Taco is cool. The name is cool, the
approach the software author takes is cool (if you like the
program and want to pay for it, send a donation to an Ohio
charity instead) and the overall "feel" of Taco
is cool.
HTML code is color-coded in Taco, an
advantage over Plain Old HTML Editor, which is just as
competent but lacks color coding of any kind. I've
worked for years with HTML editors that colored various
parts of the hypertext markup language code, and I consider
it almost essential.
Both of the free editors handle
word-wrap properly, but I wasn't able to turn off
word-wrap in Plain Old HTML Editor. (That's hardly
essential, but I've found it helpful when working on
pages that have lines of text that have hard-coded lengths,
such as parts of the photo
essay my wife, Nancy, and I wrote about Amazon
children.
Both of the free editors provide easily
insertable examples of HTML commands, but Taco's list
is far more useful than the one in Plain Old HTML Editor.

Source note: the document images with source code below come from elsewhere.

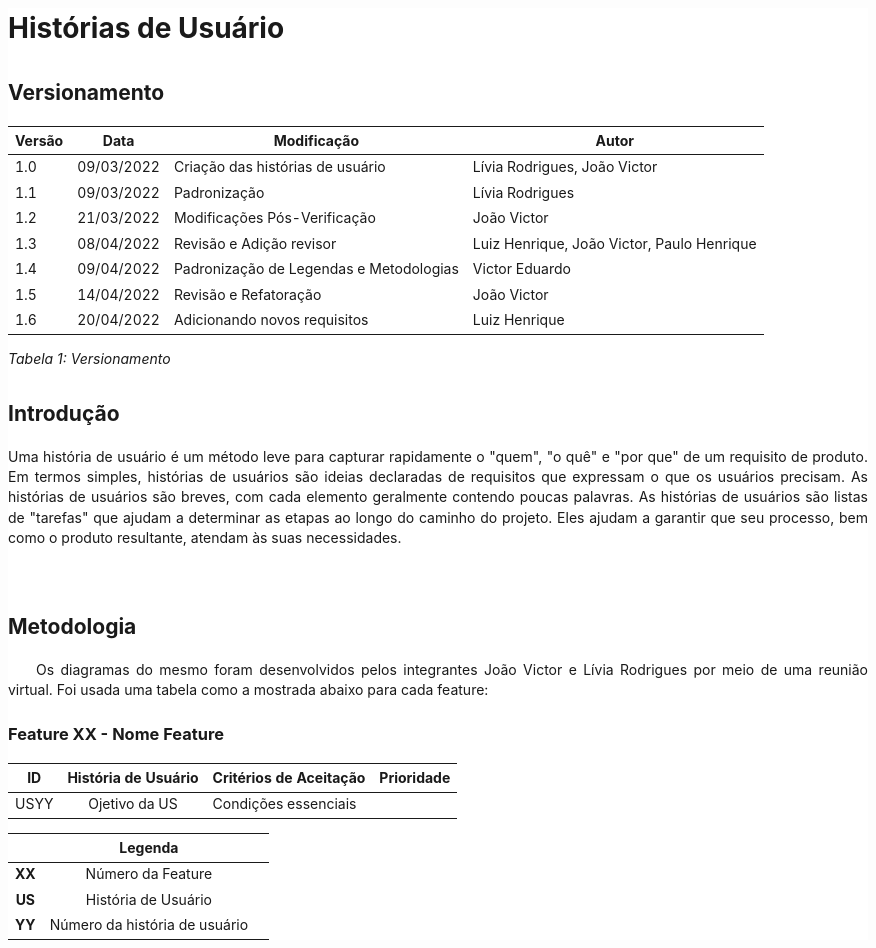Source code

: # Histórias de Usuário
## Versionamento

| Versão | Data | Modificação | Autor |
|-|-|-|-|
| 1.0 | 09/03/2022 | Criação das histórias de usuário | Lívia Rodrigues, João Victor |
| 1.1 | 09/03/2022 | Padronização | Lívia Rodrigues |
| 1.2 | 21/03/2022 | Modificações Pós-Verificação | João Victor |
| 1.3 | 08/04/2022 | Revisão e Adição revisor | Luiz Henrique, João Victor, Paulo Henrique |
| 1.4 | 09/04/2022 | Padronização de Legendas e Metodologias | Victor Eduardo |
| 1.5 | 14/04/2022 | Revisão e Refatoração | João Victor |
| 1.6 | 20/04/2022 | Adicionando novos requisitos | Luiz Henrique |

*Tabela 1: Versionamento*

## Introdução
<p style="text-align: justify;">Uma história de usuário é um método leve para capturar rapidamente o "quem", "o quê" e "por que" de um requisito de produto. Em termos simples, histórias de usuários são ideias declaradas de requisitos que expressam o que os usuários precisam. As histórias de usuários são breves, com cada elemento geralmente contendo poucas palavras. As histórias de usuários são listas de "tarefas" que ajudam a determinar as etapas ao longo do caminho do projeto. Eles ajudam a garantir que seu processo, bem como o produto resultante, atendam às suas necessidades.</p> 
<br>

## Metodologia
<p align="justify">&emsp;&emsp;Os diagramas do mesmo foram desenvolvidos pelos integrantes João Victor e Lívia Rodrigues por meio de uma reunião virtual. Foi usada uma tabela como a mostrada abaixo para cada feature:</p>

### Feature XX - Nome Feature
|**ID**|**História de Usuário**|**Critérios de Aceitação**| **Prioridade** | 
|:---:|:--:|:-----------------| -------------|
| USYY | Ojetivo da US | Condições essenciais 

||Legenda||
|:----------:|:----:|:----------------------|
| **XX** | Número da Feature ||
| **US** | História de Usuário ||
| **YY** | Número da história de usuário ||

You could create complex Web pages with Taco without
needing to look up a line of code.
PageSpinner is clearly more capable than
its freeware rivals. I appreciated the "Notebook"
you can open when working with PageSpinner so you can store
snippets of code, and everything about the way PageSpinner
seems well designed. I'm also impressed with
PageSpinner's help, both online and in the
program's menu.
I felt at home with PageSpinner as soon
as I started using it. Color coding, HTML helper menus and
the incorporation of many modern HTML functions make
PageSpinner an obvious choice if you are able to afford the
price of the software.
A brief note about HTML editing styles:
I am a minimalist Web coder. In my own Web operations, I
refuse to use programs that create pages on their own, such
as Microsoft's FrontPage, because they usually create
bloated code that is hard to fix. Another liability: They
don't help users learn HTML at all. You have to know at
least something about HTML to make good Web pages.